Upset—females got scattered round loose (horses didn't run away, not a bit of it), one young lady had her foot in my overcoat pocket, and both hands clinched in my hair—got out of the snarl at last, and found that I had traps enough hanging to me to manufacture a small-sized new married couple—a set of false teeth in my fur glove—two pairs of patent moustaches, with the springs broken, in my hat-band, half a head of glossy, ringleted hair in my button-hole, a lace collar hanging to my pantaloons, and my boots full of puff combs.

Righted up at last, hurried over mile-stones, curb-stones, and pebble-stones, till we reached the city—took the young ladies home, and was immediately after arrested by a moist watchman for being a suspicious character, and only identified by my friends in the morning, just in time to keep my name out of the papers.

Am completely disgusted with sleigh-riding—the enjoyment is purely imaginary, and the expense not at all so. Excitement ain't pleasure, any more than sawdust pudding is roast turkey—and then too, the girls are so different—girls here are such touch-me-not creatures, that no one understanding the nature of the animal would venture on a kiss, unless he wanted to get his mouth full of magnesia and carmine; fuss, feathers, furbelows and flummery, will never make a woman out of any of these, until a new saddle and pair of gilt spurs will transform a sucking-calf into a race-horse.

A modern belle stands no kind of a chance with a country beauty—pale cheeks and dingy complexions may be alleviated by chalk and vermillion; but artificial hues are always evanescent, nature alone paints cheeks in fast colors. Sitting up late and guzzling brandy punches wont put the same kind of crimson in the face that is placed there by getting up in the morning, feeding the chickens, chasing the pigs out of the garden, and drinking sweet milk for breakfast. And not only in looks do they differ, but they

"have yet Some tasks to learn, some frailties to forget."

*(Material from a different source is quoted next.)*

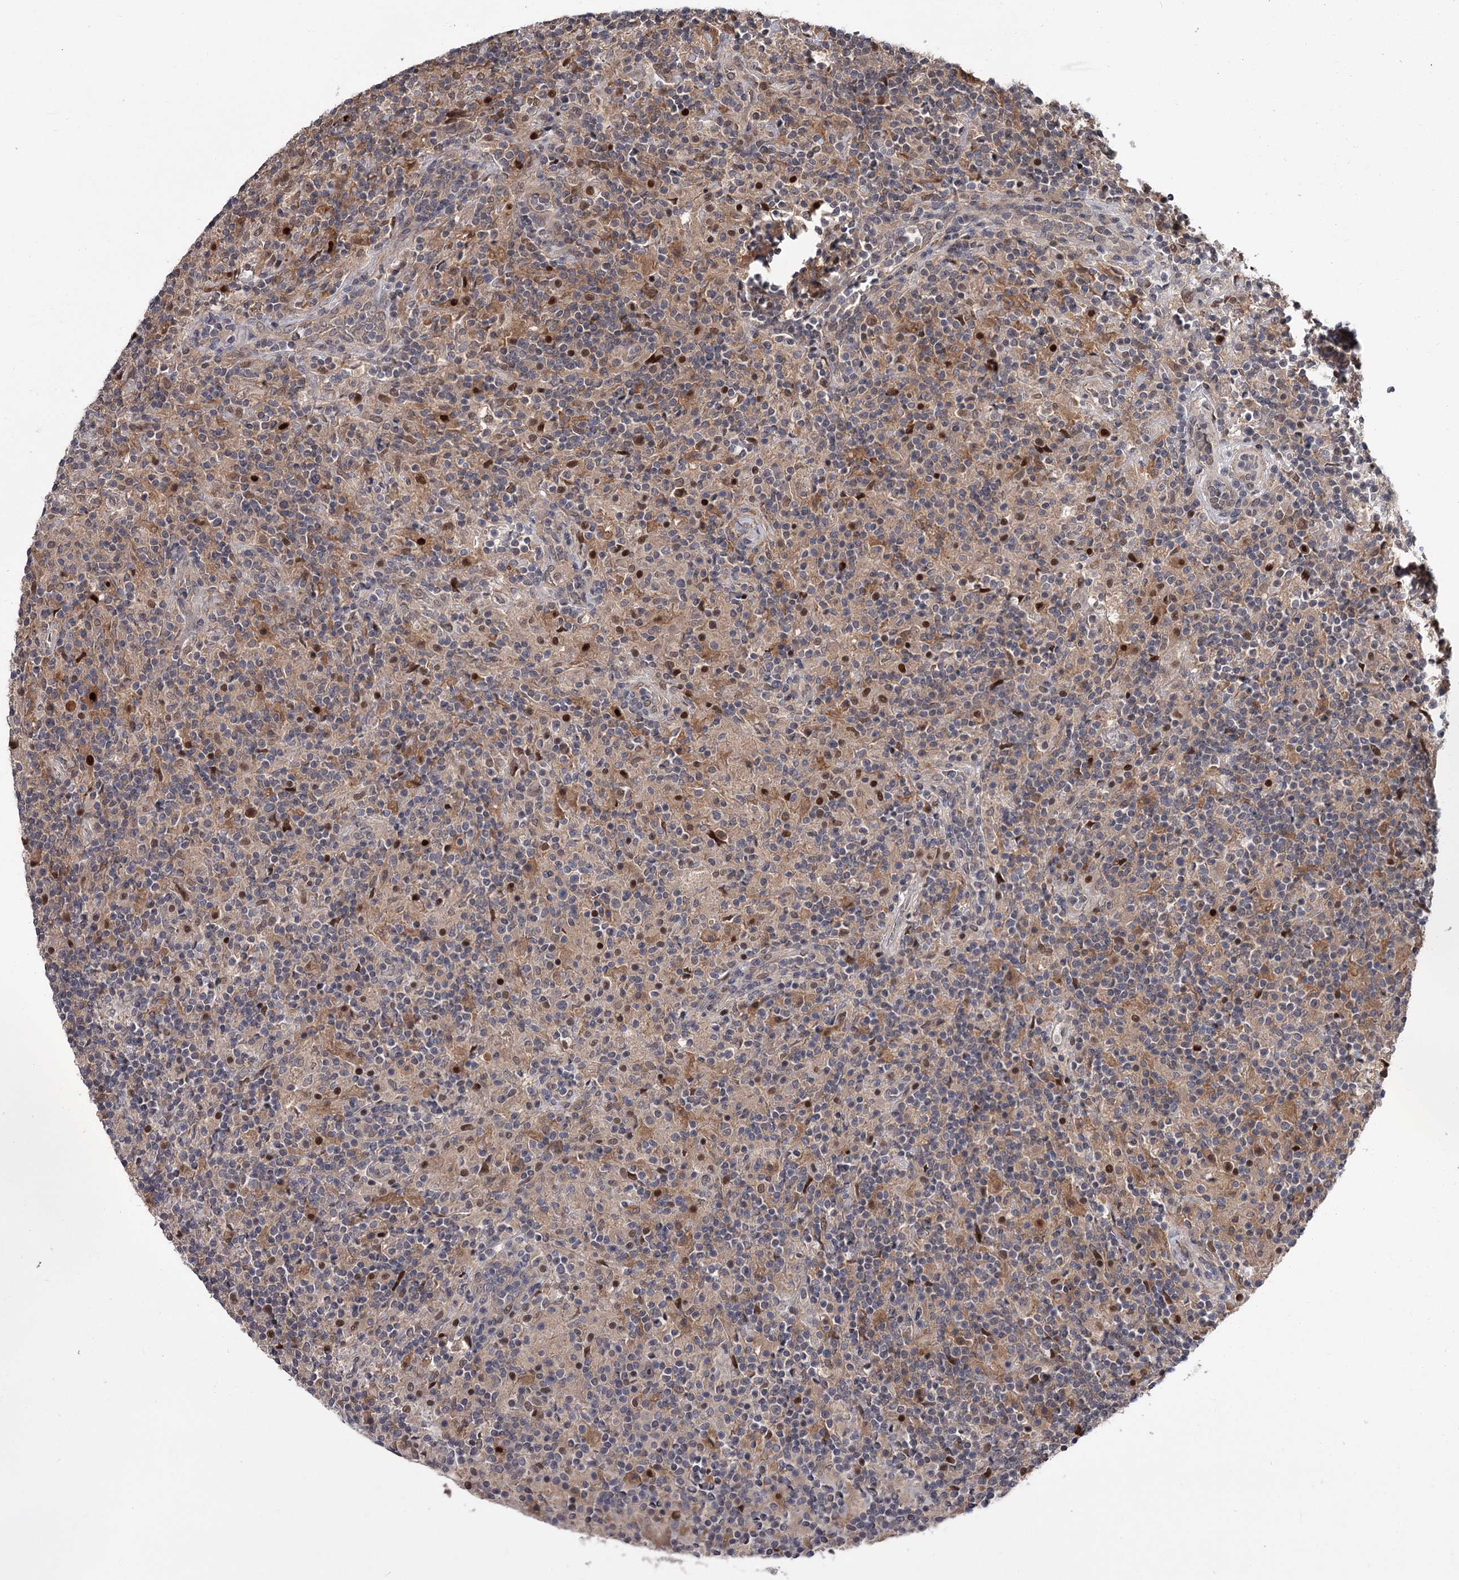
{"staining": {"intensity": "negative", "quantity": "none", "location": "none"}, "tissue": "lymphoma", "cell_type": "Tumor cells", "image_type": "cancer", "snomed": [{"axis": "morphology", "description": "Hodgkin's disease, NOS"}, {"axis": "topography", "description": "Lymph node"}], "caption": "There is no significant positivity in tumor cells of lymphoma.", "gene": "DAO", "patient": {"sex": "male", "age": 70}}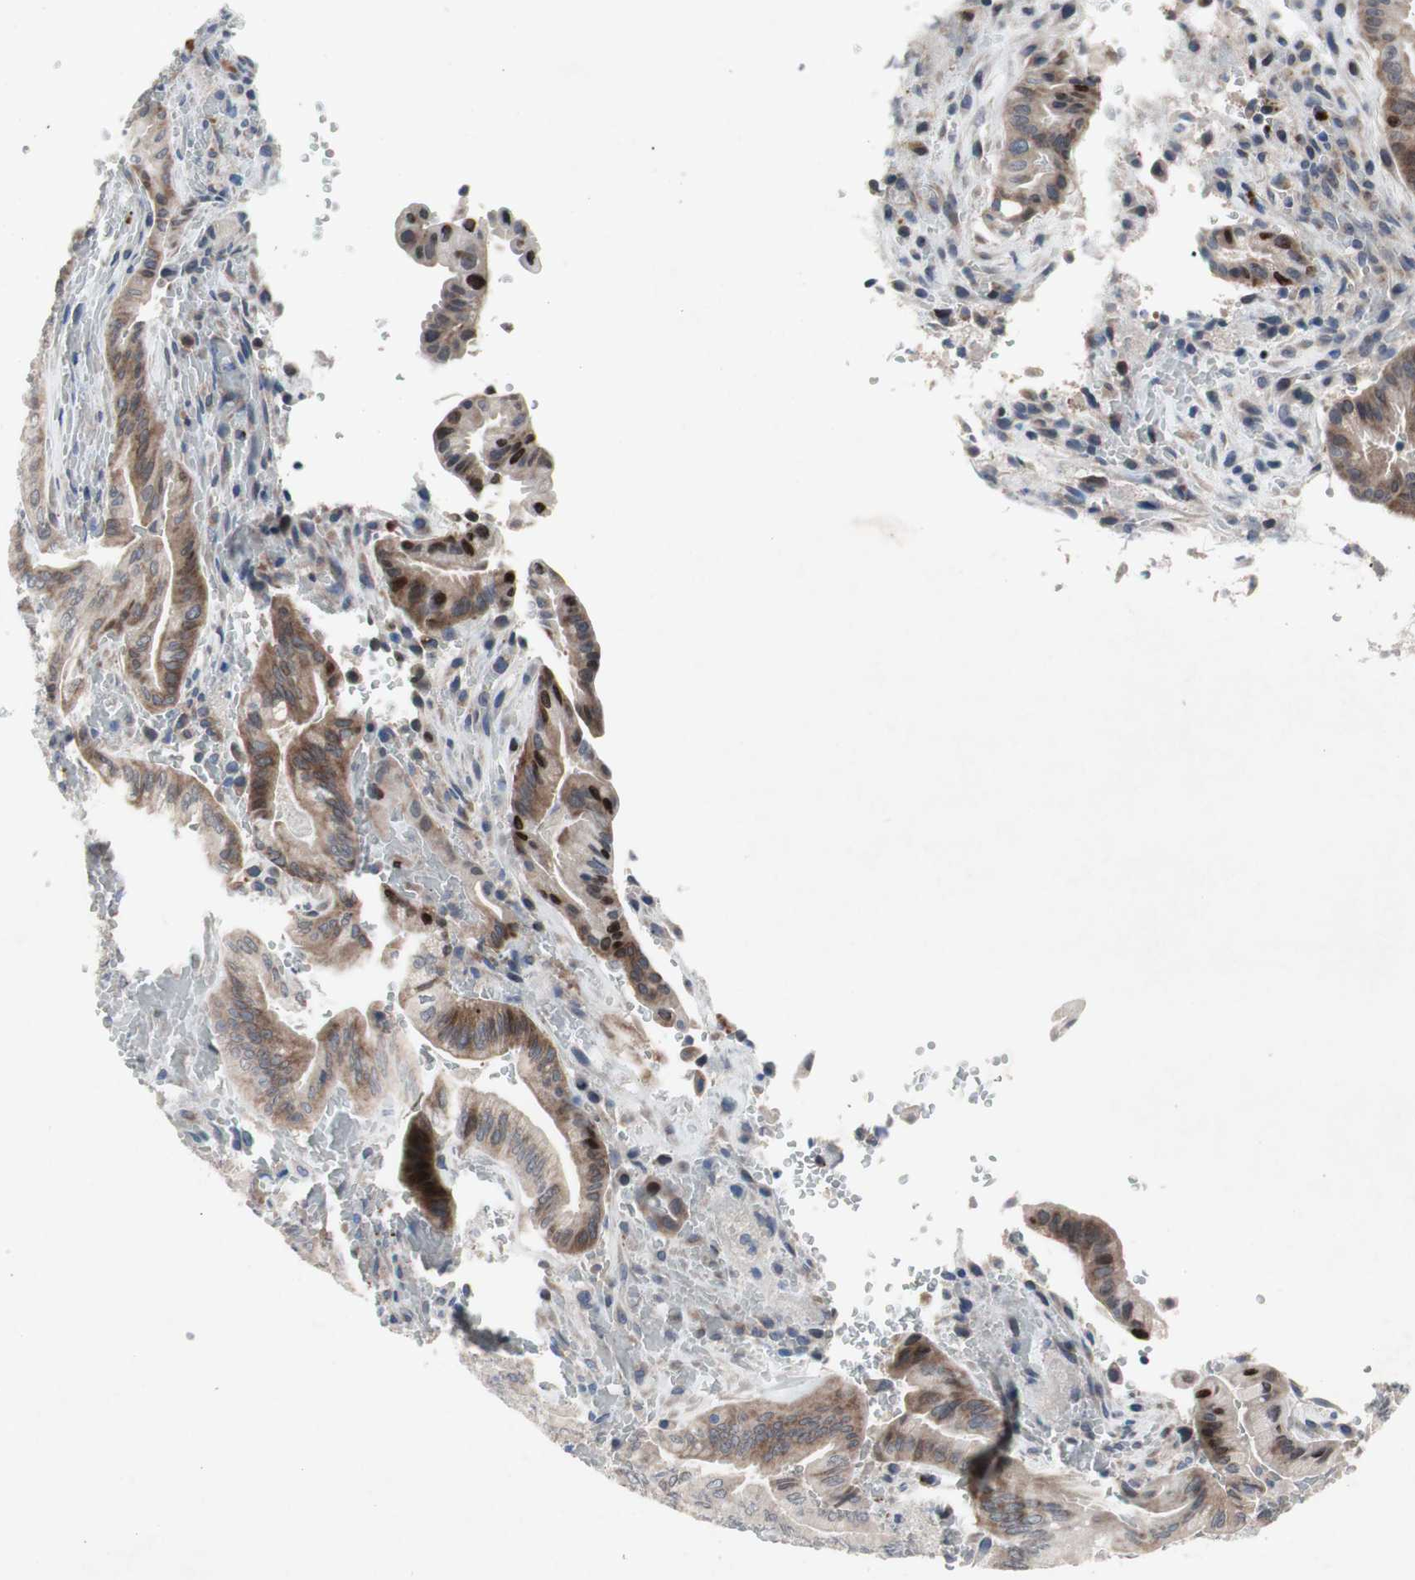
{"staining": {"intensity": "moderate", "quantity": "25%-75%", "location": "cytoplasmic/membranous,nuclear"}, "tissue": "liver cancer", "cell_type": "Tumor cells", "image_type": "cancer", "snomed": [{"axis": "morphology", "description": "Cholangiocarcinoma"}, {"axis": "topography", "description": "Liver"}], "caption": "Immunohistochemistry of liver cancer (cholangiocarcinoma) reveals medium levels of moderate cytoplasmic/membranous and nuclear staining in about 25%-75% of tumor cells.", "gene": "MUTYH", "patient": {"sex": "female", "age": 68}}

An affected giggle won't pass muster for a hearty laugh—superficial boarding-school "finishing" is not education, for bad spelling will show, though the pen be held by jewelled fingers—and bad French, bad Italian, and worse English, are miserable substitutes for conversation, though uttered by the fairest lips that ever lisped in fashionable drawl.

It is true that in the circle of my limited acquaintance I have the honor to number some ladies whose unaffected manners, natural grace, and true politeness place even my usual awkwardness at perfect ease, while their superior intelligence causes me to feel most deeply my extensive non-acquirements—but to every one of these I have met twenty who, although they could dance, sing, play the piano; paint on velvet, or work in worsted, flowers unknown in botany, and animals to which ordinary natural historians are strangers; couldn't write an intelligible English note, or read anything more difficult than easy words in two syllables; and if told that wheat bread is made out of kidney potatoes wouldn't know the difference.

I repudiate all this tribe of diluted milk-and-water misses, and should I ever feel matrimonially inclined shall commission some country friend to choose me a wife who can darn stockings, and make pumpkin pies anyhow, and hoe and chop cord-wood, if in any case the subscriber shouldn't be able to meet current family expenses.